*** Block opens ***

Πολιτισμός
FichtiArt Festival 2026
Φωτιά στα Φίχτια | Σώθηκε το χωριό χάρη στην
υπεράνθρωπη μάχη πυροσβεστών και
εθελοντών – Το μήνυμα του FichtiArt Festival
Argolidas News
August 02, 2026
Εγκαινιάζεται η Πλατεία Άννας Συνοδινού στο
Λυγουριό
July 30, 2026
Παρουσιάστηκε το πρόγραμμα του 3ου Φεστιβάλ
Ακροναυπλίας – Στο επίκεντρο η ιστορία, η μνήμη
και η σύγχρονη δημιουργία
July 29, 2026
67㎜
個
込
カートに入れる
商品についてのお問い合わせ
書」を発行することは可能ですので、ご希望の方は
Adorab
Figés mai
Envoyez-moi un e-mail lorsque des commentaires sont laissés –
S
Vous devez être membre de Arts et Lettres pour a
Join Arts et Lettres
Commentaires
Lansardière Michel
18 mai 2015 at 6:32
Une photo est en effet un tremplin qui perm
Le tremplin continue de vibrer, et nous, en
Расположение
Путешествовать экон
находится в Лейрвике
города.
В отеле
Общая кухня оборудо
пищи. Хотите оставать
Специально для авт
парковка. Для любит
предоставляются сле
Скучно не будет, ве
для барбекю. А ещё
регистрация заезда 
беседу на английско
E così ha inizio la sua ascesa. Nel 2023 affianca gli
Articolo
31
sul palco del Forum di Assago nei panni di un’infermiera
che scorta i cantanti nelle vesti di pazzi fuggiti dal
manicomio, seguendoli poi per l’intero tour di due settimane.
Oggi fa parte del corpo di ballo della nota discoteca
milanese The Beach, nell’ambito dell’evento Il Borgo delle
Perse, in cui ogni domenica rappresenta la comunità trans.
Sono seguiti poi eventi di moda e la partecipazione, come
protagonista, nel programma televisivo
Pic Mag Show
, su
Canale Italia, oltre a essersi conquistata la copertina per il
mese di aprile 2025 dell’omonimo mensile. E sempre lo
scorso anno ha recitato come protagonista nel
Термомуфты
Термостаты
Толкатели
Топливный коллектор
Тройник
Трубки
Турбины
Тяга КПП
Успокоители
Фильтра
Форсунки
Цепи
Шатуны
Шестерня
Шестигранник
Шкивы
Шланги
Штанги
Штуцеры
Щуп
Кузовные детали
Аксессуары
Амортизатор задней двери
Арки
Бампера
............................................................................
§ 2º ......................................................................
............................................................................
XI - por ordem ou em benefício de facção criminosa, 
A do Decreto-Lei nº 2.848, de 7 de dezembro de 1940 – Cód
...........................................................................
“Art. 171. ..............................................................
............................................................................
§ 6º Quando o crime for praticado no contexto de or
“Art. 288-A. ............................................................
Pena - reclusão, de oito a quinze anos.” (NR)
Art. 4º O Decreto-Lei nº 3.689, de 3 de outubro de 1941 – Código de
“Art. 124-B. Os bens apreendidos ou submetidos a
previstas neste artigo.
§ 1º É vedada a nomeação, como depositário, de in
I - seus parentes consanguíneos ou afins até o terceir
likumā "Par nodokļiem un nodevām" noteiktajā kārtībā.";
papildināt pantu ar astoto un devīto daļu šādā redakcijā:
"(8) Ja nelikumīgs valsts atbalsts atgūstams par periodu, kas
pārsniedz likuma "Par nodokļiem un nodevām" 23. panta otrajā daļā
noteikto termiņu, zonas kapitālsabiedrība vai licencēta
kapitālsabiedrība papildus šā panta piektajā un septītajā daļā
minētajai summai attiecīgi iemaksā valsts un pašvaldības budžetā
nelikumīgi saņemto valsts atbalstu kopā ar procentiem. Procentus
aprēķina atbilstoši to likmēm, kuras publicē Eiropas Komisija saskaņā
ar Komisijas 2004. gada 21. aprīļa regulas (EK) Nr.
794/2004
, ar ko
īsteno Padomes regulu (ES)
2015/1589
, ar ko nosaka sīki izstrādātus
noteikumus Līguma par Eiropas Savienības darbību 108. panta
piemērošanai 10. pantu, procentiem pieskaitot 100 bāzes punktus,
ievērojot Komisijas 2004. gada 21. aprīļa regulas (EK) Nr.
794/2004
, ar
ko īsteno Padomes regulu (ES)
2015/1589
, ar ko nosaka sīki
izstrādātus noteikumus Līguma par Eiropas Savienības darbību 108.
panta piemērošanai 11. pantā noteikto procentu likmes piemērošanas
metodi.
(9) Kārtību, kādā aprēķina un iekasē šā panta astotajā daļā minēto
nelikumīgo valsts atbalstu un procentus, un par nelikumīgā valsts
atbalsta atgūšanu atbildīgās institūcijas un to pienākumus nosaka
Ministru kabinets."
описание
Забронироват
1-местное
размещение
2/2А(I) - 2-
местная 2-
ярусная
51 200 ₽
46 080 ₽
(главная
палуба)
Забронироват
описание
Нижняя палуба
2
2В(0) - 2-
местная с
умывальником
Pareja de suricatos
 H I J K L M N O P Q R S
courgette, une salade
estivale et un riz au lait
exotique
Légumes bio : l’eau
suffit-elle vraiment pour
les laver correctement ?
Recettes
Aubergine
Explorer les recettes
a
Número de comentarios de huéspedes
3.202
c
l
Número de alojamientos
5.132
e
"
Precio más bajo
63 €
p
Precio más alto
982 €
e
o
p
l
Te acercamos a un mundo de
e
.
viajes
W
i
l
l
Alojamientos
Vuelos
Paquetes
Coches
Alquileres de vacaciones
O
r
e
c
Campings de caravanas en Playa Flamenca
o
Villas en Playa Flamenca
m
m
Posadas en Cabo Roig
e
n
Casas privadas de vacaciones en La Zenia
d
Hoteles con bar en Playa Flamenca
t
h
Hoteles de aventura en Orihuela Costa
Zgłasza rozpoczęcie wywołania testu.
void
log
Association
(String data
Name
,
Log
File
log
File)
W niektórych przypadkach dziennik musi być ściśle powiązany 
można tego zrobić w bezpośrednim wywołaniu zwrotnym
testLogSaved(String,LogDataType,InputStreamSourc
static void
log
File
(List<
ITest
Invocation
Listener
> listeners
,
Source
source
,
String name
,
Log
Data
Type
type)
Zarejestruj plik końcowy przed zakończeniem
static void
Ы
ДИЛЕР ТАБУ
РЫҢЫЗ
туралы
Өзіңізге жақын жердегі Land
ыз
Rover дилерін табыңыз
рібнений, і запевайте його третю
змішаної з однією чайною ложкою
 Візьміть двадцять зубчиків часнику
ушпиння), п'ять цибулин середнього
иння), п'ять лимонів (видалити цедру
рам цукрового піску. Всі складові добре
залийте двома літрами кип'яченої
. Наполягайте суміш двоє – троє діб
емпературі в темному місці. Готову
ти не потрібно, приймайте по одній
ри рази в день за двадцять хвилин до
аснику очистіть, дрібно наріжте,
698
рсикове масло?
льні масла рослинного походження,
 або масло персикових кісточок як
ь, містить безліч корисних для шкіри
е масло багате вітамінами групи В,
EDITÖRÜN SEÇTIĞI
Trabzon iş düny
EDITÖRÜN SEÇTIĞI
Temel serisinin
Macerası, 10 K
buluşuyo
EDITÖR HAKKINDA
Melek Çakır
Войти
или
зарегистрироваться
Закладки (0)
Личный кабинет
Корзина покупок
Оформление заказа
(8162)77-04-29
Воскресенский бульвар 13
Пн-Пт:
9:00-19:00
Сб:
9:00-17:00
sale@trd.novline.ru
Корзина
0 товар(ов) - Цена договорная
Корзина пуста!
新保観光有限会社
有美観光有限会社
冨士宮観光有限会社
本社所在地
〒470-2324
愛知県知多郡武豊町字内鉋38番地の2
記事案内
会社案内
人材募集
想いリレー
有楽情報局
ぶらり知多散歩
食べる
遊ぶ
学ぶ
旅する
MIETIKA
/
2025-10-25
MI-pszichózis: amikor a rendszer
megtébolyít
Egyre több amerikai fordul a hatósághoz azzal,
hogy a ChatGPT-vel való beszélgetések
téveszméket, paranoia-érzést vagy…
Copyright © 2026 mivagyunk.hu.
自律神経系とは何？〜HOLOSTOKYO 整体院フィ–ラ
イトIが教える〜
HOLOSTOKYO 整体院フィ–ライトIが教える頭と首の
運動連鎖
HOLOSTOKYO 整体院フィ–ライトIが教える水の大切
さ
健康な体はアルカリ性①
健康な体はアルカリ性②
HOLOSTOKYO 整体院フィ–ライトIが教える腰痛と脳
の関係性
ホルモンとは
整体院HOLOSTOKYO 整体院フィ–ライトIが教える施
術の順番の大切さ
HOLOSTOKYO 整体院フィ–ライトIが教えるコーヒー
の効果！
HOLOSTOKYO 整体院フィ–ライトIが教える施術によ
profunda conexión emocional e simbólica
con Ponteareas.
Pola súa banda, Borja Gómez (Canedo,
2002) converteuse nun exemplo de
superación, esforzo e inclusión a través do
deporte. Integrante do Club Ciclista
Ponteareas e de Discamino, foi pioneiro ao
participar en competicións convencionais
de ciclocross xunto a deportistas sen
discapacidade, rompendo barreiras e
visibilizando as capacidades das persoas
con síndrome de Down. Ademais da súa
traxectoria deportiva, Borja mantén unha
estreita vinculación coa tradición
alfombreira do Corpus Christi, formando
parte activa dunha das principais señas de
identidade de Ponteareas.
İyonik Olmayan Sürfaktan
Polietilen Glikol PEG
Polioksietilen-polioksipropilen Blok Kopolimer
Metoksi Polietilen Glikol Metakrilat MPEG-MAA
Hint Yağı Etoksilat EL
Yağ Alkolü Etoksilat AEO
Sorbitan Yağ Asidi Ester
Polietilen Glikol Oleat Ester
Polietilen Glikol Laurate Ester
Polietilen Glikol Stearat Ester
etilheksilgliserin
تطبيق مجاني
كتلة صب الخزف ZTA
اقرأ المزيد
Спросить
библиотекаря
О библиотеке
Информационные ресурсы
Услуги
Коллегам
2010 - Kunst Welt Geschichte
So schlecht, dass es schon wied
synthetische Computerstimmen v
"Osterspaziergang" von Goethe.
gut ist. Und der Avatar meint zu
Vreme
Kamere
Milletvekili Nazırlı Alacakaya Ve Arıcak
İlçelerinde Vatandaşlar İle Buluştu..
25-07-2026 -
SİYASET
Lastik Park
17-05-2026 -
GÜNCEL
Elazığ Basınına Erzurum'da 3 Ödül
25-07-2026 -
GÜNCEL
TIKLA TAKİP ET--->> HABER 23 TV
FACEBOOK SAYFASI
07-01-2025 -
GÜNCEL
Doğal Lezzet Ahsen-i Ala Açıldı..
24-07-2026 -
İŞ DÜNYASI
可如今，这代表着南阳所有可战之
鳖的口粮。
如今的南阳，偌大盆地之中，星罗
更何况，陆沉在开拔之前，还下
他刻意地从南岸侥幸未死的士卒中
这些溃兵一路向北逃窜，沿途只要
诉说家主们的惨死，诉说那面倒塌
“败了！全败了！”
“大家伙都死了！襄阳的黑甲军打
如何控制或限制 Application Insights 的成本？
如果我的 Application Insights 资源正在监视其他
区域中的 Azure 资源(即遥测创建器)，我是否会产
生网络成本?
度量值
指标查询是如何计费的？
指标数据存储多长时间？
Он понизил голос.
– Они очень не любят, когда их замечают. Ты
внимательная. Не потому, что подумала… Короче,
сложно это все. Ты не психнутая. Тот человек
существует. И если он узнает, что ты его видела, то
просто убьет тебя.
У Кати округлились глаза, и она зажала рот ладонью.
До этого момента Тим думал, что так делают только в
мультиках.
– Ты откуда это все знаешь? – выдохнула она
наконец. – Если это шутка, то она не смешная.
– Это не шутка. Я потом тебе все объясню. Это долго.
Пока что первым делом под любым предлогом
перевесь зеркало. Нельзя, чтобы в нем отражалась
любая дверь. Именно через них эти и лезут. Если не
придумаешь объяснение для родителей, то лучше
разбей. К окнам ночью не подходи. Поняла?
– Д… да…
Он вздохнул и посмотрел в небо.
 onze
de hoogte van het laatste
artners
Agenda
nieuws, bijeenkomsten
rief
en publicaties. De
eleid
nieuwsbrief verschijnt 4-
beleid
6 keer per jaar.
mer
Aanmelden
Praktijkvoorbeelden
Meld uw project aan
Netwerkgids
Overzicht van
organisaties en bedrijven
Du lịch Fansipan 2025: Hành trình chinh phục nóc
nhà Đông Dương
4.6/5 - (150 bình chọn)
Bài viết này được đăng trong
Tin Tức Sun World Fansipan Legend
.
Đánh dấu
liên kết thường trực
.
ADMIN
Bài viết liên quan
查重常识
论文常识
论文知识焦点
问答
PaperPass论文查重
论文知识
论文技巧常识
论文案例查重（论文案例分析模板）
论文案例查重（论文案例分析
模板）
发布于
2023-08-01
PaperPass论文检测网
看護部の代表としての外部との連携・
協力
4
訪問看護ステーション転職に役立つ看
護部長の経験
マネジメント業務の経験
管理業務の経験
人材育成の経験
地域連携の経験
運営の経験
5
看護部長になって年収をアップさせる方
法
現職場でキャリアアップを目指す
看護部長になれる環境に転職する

*** Block closes ***

• **Task requirements**
Whenever the string "atbalstu" shows up on a line of the listing, copy that line.

• **Expected answer**
nelikumīgi saņemto valsts atbalstu kopā ar procentiem. Procentus
nelikumīgo valsts atbalstu un procentus, un par nelikumīgā valsts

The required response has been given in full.